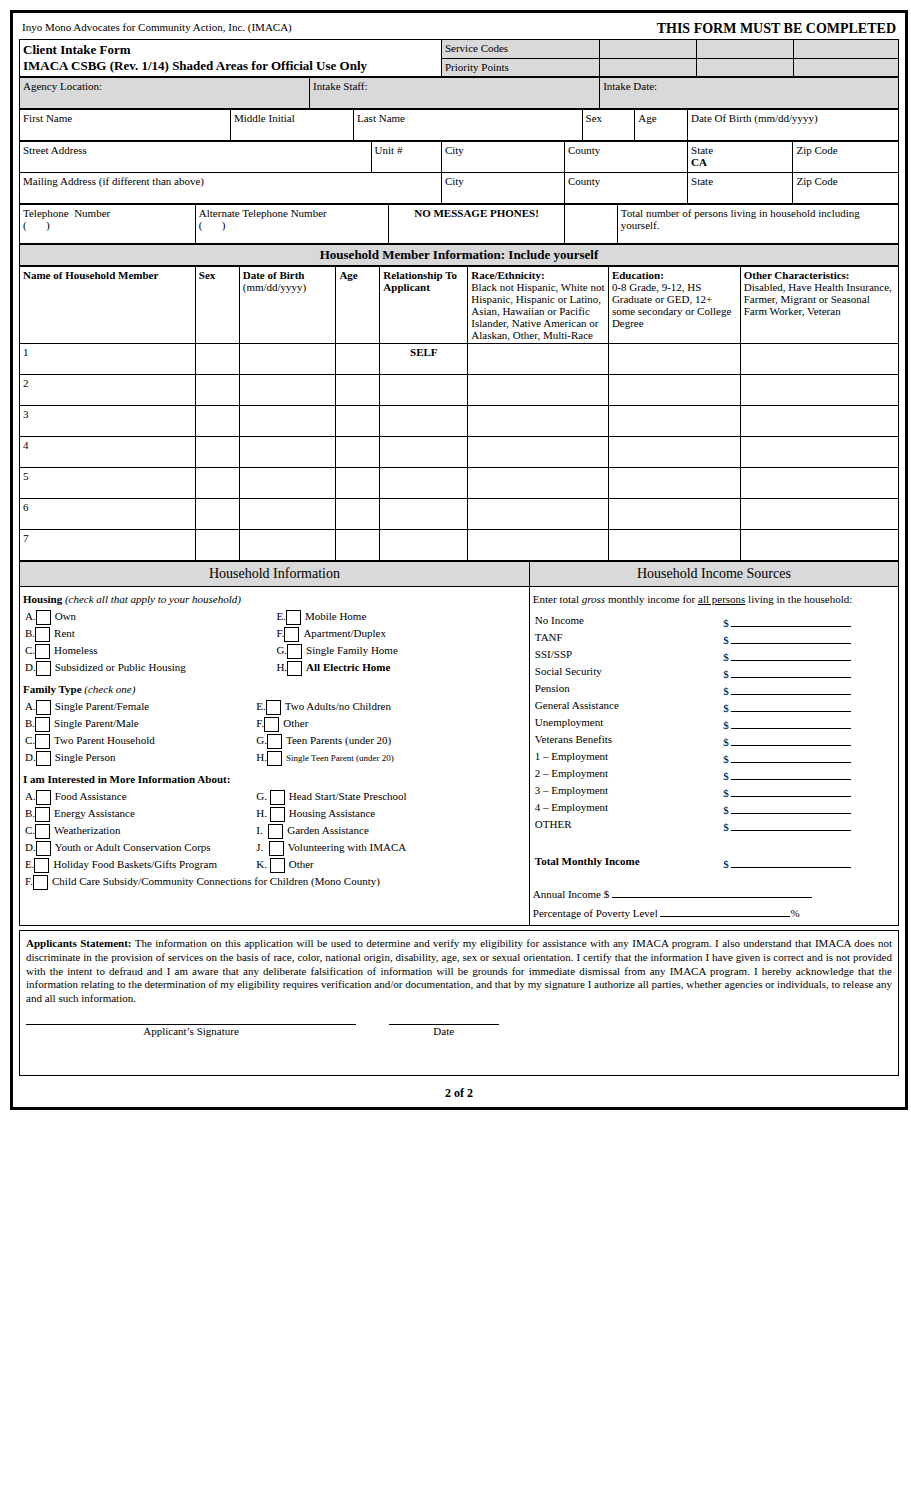| Inyo Mono Advocates for Community Action, Inc. (IMACA) | THIS FORM MUST BE COMPLETED |
| Client Intake Form IMACA CSBG (Rev. 1/14) Shaded Areas for Official Use Only | Service Codes | | | |
| Priority Points | | | |
| Agency Location: | Intake Staff: | Intake Date: |
| First Name | Middle Initial | Last Name | Sex | Age | Date Of Birth (mm/dd/yyyy) |
| Street Address | Unit # | City | County | State CA | Zip Code |
| Mailing Address (if different than above) | City | County | State | Zip Code |
| Telephone Number ( ) | Alternate Telephone Number ( ) | NO MESSAGE PHONES! | | Total number of persons living in household including yourself. |
| Household Member Information: Include yourself |
| Name of Household Member | Sex | Date of Birth (mm/dd/yyyy) | Age | Relationship To Applicant | Race/Ethnicity: Black not Hispanic, White not Hispanic, Hispanic or Latino, Asian, Hawaiian or Pacific Islander, Native American or Alaskan, Other, Multi-Race | Education: 0-8 Grade, 9-12, HS Graduate or GED, 12+ some secondary or College Degree | Other Characteristics: Disabled, Have Health Insurance, Farmer, Migrant or Seasonal Farm Worker, Veteran |
| 1 | | | | SELF | | | |
| 2 | | | | | | | |
| 3 | | | | | | | |
| 4 | | | | | | | |
| 5 | | | | | | | |
| 6 | | | | | | | |
| 7 | | | | | | | |
| Household Information | Household Income Sources |
| Housing (check all that apply to your household) / A. Own / E. Mobile Home / / B. Rent / F. Apartment/Duplex / / C. Homeless / G. Single Family Home / / D. Subsidized or Public Housing / H. All Electric Home / Family Type (check one) / A. Single Parent/Female / E. Two Adults/no Children / / B. Single Parent/Male / F. Other / / C. Two Parent Household / G. Teen Parents (under 20) / / D. Single Person / H. Single Teen Parent (under 20) / I am Interested in More Information About: / A. Food Assistance / G. Head Start/State Preschool / / B. Energy Assistance / H. Housing Assistance / / C. Weatherization / I. Garden Assistance / / D. Youth or Adult Conservation Corps / J. Volunteering with IMACA / / E. Holiday Food Baskets/Gifts Program / K. Other / / F. Child Care Subsidy/Community Connections for Children (Mono County) / | Enter total gross monthly income for all persons living in the household: / No Income / $ / / TANF / $ / / SSI/SSP / $ / / Social Security / $ / / Pension / $ / / General Assistance / $ / / Unemployment / $ / / Veterans Benefits / $ / / 1 – Employment / $ / / 2 – Employment / $ / / 3 – Employment / $ / / 4 – Employment / $ / / OTHER / $ / / Total Monthly Income / $ / Annual Income $ Percentage of Poverty Level % |
Applicants Statement: The information on this application will be used to determine and verify my eligibility for assistance with any IMACA program. I also understand that IMACA does not discriminate in the provision of services on the basis of race, color, national origin, disability, age, sex or sexual orientation. I certify that the information I have given is correct and is not provided with the intent to defraud and I am aware that any deliberate falsification of information will be grounds for immediate dismissal from any IMACA program. I hereby acknowledge that the information relating to the determination of my eligibility requires verification and/or documentation, and that by my signature I authorize all parties, whether agencies or individuals, to release any and all such information.
Applicant’s Signature Date
2 of 2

_____

- [REQUIRED ACTION]
Scan the entries above and show each line that contains the word "County".

- [PROBLEM SOLUTION]
| Street Address | Unit # | City | County | State CA | Zip Code |
| Mailing Address (if different than above) | City | County | State | Zip Code |
| Housing (check all that apply to your household) / A. Own / E. Mobile Home / / B. Rent / F. Apartment/Duplex / / C. Homeless / G. Single Family Home / / D. Subsidized or Public Housing / H. All Electric Home / Family Type (check one) / A. Single Parent/Female / E. Two Adults/no Children / / B. Single Parent/Male / F. Other / / C. Two Parent Household / G. Teen Parents (under 20) / / D. Single Person / H. Single Teen Parent (under 20) / I am Interested in More Information About: / A. Food Assistance / G. Head Start/State Preschool / / B. Energy Assistance / H. Housing Assistance / / C. Weatherization / I. Garden Assistance / / D. Youth or Adult Conservation Corps / J. Volunteering with IMACA / / E. Holiday Food Baskets/Gifts Program / K. Other / / F. Child Care Subsidy/Community Connections for Children (Mono County) / | Enter total gross monthly income for all persons living in the household: / No Income / $ / / TANF / $ / / SSI/SSP / $ / / Social Security / $ / / Pension / $ / / General Assistance / $ / / Unemployment / $ / / Veterans Benefits / $ / / 1 – Employment / $ / / 2 – Employment / $ / / 3 – Employment / $ / / 4 – Employment / $ / / OTHER / $ / / Total Monthly Income / $ / Annual Income $ Percentage of Poverty Level % |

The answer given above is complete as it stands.